Android applications have recently witnessed a pronounced progress, making them among the fastest growing technological fields to thrive and advance. However, such level of growth does not evolve without some cost. This particularly involves increased security threats that the underlying applications and their users usually fall prey to. As malware becomes increasingly more capable of penetrating these applications and exploiting them in suspicious actions, the need for active research endeavors to counter these malicious programs becomes imminent. Some of the studies are based on dynamic analysis, and others are based on static analysis, while some are completely dependent on both.
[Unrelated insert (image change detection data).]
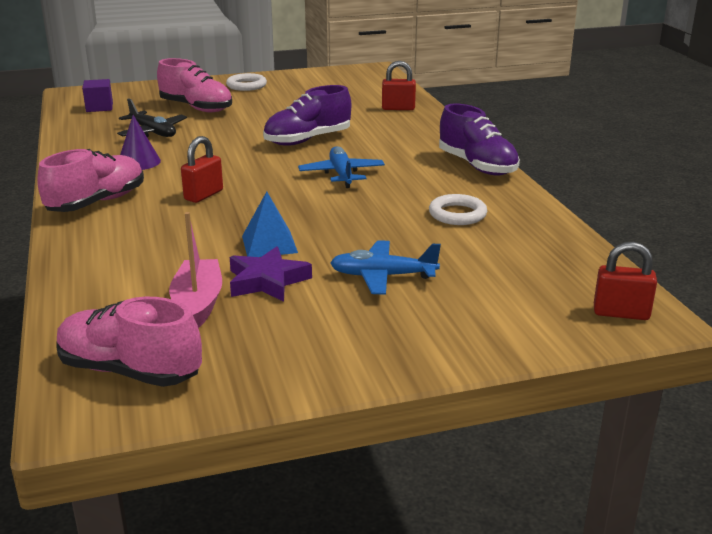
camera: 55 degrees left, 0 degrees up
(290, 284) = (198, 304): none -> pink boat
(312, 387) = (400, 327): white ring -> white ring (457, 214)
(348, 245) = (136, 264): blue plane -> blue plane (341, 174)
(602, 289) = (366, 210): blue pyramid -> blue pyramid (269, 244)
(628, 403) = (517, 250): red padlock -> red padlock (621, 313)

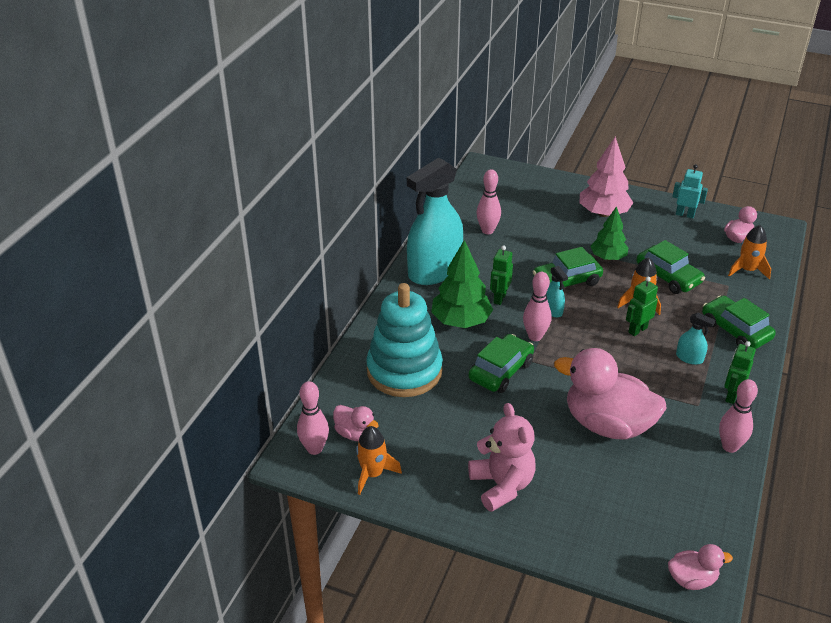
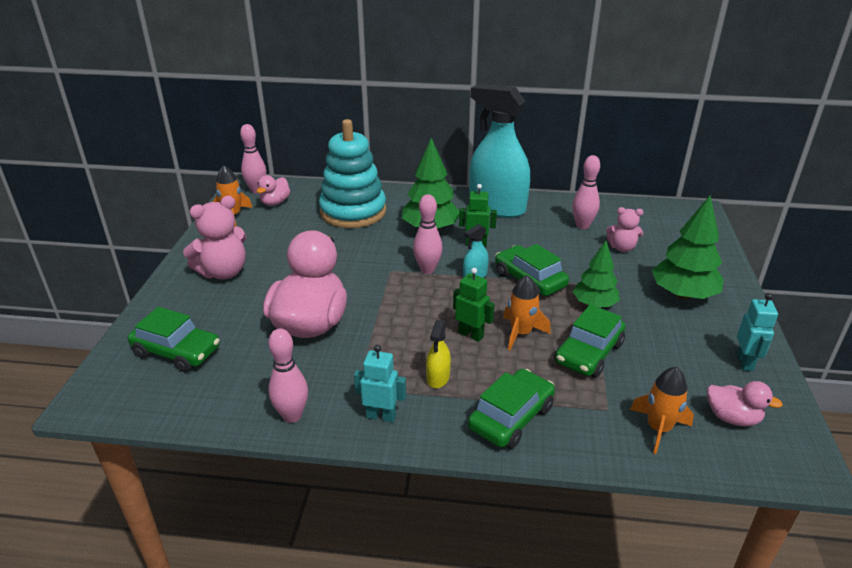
camera: 75 degrees right, 5 degrees down
(501, 371) = (369, 256): green car -> green car (177, 352)
(530, 221) = (622, 248): none -> pink teddy bear
(603, 213) = (683, 294): pink tree -> green tree
(689, 358) = (438, 377): turquoise spray bottle -> yellow spray bottle
(692, 579) = (103, 391): pink duck -> none
(731, 396) = (381, 416): green robot -> turquoise robot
In this paper, we studied static, dynamic, and hybrid analyses to identify malicious applications. We leverage machine learning classifiers to detect malware activities as we explain the effectiveness of these classifiers in the classification process. Our results prove the efficiency of permissions and the action repetition feature set and their influential roles in detecting malware in Android applications. Our results show empirically very close accuracy results when using static, dynamic, and hybrid analyses. Thus, we use static analyses due to their lower cost compared to dynamic and hybrid analyses. In other words, we found the best results in terms of accuracy and cost (the trade-off) make us select static analysis over other techniques.